EXERCISE MATERIALS –
____

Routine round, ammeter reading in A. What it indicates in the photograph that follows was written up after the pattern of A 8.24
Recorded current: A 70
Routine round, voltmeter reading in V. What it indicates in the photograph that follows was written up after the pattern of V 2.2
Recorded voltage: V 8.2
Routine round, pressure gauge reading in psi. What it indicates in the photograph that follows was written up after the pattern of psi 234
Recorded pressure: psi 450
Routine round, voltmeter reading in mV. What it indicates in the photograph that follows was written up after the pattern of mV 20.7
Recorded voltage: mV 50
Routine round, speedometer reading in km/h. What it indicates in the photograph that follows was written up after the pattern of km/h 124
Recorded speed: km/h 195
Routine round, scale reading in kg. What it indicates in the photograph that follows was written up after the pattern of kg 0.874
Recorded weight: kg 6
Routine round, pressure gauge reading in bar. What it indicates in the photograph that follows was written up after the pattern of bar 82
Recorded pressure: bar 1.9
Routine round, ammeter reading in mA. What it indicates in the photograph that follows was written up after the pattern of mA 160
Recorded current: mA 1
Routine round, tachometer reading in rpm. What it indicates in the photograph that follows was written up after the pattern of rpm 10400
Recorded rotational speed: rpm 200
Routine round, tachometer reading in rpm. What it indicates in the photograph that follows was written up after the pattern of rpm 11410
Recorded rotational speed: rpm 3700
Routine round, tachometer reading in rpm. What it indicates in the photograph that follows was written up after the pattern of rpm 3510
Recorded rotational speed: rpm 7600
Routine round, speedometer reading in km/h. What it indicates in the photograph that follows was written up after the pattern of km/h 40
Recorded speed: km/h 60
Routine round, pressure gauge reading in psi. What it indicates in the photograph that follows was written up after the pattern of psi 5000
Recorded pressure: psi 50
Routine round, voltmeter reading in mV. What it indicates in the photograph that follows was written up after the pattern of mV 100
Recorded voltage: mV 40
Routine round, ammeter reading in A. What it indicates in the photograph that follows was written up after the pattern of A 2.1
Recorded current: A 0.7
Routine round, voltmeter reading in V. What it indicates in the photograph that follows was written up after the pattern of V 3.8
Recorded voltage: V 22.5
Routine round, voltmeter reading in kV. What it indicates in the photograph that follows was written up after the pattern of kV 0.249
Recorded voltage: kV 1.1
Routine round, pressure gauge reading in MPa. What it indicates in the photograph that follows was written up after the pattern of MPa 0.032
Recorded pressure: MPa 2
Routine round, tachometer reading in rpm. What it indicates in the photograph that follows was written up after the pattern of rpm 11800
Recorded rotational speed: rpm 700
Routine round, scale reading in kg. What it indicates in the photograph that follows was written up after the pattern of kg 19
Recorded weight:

____

EXERCISE AIM –
Copy out the records above word for word, everything from the line containing "pattern of mV 20.7" down to the line containing "Recorded rotational speed: rpm 200", with both of those lines included.

FINISHED TASK –
Routine round, voltmeter reading in mV. What it indicates in the photograph that follows was written up after the pattern of mV 20.7
Recorded voltage: mV 50
Routine round, speedometer reading in km/h. What it indicates in the photograph that follows was written up after the pattern of km/h 124
Recorded speed: km/h 195
Routine round, scale reading in kg. What it indicates in the photograph that follows was written up after the pattern of kg 0.874
Recorded weight: kg 6
Routine round, pressure gauge reading in bar. What it indicates in the photograph that follows was written up after the pattern of bar 82
Recorded pressure: bar 1.9
Routine round, ammeter reading in mA. What it indicates in the photograph that follows was written up after the pattern of mA 160
Recorded current: mA 1
Routine round, tachometer reading in rpm. What it indicates in the photograph that follows was written up after the pattern of rpm 10400
Recorded rotational speed: rpm 200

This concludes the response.